Saturday, February 9, 2019

Weekend Thoughts

The market has had a slight pullback which shouldn't really be a surprise after such a blistering rally in January. People are citing weak growth, trade tensions as the culprits but you could use any excuse you want such as Donald Trump took 2 dumps instead of 1 on Wednesday...it doesn't matter, because at some point the market was going to back off otherwise we would be on pace for a gain of 100% for the year. So, as I wrote before, a good clue to what the next major move will be is to examine expectations/sentiment. AAII bull bear ratio hit 1.7 : 1 just prior to when the market peaked on Wednesday.  I would call that reading mildly bearish for the market for the ST, however, AAII sentiment can be very fickle and it wouldn't surprise me to see AAII bulls run for cover next week if the market pulls back more or chops.

Here's a chart that really stood out to me


Despite January being one of the strongest months on record for the market, individual investors as a whole have not bought into it. That to me suggests this rally from the December low is likely the real deal or at the very least has staying power for a while longer, since this type of disbelief by mom and pop investor has always served as a great contrarian indicator. If this was a bear market rally it would more likely be the case for mom and pop investor to quickly jump back in fearing they will miss the boat. Maybe that happens later on but until it does, evidence suggests to expect a bullish resolution to whatever type of pullback or consolidation that takes place.

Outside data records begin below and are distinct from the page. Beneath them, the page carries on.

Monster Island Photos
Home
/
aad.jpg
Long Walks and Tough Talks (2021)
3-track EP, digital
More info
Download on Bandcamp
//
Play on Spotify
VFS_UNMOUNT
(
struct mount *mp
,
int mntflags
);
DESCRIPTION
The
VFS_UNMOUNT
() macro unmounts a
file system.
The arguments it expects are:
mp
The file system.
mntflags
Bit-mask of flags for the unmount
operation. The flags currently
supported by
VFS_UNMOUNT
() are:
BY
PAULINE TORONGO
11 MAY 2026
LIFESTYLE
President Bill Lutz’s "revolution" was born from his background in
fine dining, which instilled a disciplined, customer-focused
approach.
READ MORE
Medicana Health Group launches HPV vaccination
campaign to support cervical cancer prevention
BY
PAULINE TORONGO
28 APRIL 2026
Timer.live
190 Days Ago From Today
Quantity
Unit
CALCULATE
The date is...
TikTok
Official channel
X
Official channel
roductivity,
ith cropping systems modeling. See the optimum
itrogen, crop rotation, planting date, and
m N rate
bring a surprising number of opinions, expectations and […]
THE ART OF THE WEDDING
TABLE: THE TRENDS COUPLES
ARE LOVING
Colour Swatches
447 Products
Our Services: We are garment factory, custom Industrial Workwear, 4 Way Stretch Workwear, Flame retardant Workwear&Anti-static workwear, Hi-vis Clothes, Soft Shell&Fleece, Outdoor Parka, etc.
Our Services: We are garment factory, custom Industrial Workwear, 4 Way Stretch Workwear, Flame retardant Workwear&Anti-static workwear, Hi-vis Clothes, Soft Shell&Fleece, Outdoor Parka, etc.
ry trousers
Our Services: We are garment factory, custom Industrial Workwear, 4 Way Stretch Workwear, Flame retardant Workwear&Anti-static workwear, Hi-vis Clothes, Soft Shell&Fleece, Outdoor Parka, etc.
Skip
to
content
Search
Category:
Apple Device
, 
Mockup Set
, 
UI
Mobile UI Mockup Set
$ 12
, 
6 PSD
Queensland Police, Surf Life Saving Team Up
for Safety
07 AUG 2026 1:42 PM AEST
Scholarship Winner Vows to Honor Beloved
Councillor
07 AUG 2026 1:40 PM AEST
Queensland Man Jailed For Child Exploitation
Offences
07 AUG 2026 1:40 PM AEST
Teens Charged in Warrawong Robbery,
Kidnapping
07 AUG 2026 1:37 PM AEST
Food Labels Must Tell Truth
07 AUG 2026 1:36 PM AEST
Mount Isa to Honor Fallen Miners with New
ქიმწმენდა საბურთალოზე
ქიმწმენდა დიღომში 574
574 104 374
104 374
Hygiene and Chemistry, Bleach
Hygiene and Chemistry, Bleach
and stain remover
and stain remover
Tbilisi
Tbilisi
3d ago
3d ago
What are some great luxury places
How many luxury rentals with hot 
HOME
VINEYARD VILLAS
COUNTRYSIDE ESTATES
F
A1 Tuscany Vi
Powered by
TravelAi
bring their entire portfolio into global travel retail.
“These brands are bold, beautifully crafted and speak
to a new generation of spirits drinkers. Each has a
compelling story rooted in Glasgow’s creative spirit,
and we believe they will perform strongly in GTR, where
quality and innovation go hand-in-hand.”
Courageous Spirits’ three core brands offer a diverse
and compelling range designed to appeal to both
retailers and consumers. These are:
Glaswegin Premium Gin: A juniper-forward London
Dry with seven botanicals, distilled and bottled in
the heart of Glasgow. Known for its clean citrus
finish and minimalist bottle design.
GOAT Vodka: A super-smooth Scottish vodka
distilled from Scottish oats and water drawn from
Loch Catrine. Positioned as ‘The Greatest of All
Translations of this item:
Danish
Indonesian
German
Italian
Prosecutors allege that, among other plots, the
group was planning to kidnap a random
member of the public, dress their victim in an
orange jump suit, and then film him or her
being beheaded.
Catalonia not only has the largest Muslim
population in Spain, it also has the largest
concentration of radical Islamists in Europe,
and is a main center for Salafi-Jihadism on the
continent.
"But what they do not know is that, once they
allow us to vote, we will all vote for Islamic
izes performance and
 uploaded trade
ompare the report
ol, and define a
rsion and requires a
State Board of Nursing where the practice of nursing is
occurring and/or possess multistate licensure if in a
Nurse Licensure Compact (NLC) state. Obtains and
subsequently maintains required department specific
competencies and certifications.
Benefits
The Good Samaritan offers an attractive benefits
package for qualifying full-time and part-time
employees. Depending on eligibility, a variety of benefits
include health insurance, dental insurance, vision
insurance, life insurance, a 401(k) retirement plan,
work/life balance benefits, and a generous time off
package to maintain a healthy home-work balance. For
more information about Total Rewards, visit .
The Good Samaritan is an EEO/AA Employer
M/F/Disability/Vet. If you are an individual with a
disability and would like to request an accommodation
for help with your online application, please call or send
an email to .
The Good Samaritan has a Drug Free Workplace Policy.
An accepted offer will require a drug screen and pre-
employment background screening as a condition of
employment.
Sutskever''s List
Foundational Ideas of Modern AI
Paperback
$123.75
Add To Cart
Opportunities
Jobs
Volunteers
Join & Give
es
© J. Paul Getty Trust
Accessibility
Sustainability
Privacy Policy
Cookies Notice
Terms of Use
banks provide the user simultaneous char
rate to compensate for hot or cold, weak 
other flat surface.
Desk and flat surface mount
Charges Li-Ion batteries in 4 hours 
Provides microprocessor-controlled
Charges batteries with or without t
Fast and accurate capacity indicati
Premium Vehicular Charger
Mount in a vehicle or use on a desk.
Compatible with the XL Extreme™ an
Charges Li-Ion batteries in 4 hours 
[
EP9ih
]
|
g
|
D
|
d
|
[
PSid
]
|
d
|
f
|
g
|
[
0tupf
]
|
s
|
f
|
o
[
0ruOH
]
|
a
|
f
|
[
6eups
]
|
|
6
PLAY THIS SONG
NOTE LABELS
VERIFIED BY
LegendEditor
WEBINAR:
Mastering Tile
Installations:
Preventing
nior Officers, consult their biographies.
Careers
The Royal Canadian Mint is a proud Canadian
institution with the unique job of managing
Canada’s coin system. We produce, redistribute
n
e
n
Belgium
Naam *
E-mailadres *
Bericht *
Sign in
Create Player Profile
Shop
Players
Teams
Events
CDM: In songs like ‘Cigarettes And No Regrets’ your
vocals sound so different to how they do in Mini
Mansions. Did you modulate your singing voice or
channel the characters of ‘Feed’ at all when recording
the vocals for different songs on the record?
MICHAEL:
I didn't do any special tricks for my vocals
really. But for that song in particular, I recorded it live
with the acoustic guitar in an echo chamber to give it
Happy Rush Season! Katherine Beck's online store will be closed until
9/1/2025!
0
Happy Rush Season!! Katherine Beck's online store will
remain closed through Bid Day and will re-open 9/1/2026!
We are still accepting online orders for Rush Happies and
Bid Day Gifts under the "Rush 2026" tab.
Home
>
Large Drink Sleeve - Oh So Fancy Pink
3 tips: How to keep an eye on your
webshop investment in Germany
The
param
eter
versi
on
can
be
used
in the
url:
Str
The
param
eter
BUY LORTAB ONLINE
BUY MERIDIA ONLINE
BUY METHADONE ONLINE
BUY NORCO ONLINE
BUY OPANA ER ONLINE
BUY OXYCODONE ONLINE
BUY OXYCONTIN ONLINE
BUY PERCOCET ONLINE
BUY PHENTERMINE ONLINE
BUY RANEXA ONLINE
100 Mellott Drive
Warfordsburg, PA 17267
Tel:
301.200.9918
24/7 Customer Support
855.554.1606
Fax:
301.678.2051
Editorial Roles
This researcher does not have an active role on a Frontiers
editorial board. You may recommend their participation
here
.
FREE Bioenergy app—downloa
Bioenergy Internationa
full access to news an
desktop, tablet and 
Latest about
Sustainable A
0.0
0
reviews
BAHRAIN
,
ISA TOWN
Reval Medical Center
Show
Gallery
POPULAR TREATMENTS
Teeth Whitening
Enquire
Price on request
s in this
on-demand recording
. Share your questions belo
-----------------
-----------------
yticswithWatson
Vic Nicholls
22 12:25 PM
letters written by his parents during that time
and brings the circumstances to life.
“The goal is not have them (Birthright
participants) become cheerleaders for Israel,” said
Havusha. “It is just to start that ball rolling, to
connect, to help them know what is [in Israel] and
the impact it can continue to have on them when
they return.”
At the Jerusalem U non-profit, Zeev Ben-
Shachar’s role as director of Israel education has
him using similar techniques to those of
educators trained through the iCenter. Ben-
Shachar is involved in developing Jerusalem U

The bond markets continue to send a strong signal that interest rates aren't going up any time soon and that monetary policy may in fact be too tight given that US 1-5 year bonds are all pretty much right at the fed funds rate with the 10 year closing in too. You could make the case that the bond market is expecting the next move of the Fed is to cut rates. At the very least it's saying the Fed ain't hiking rates anytime soon. For a rate cut to take place it would be a complete 180 turn from just a couple months ago and I would suspect this to only happen if there was a serious concern about growth or some systematic stress. The message of the bond markets is for me, the most significant argument for the bear case in the medium to long term. 

I believe the next little while could make for good  hit and run opportunities to play the downside i.e.  establishing bearish positions into strength and holding positions for no longer than a day or 2.  Better be careful and keep an eye on the put/call ratio though...you don't want to make such bets if too many others are doing the same.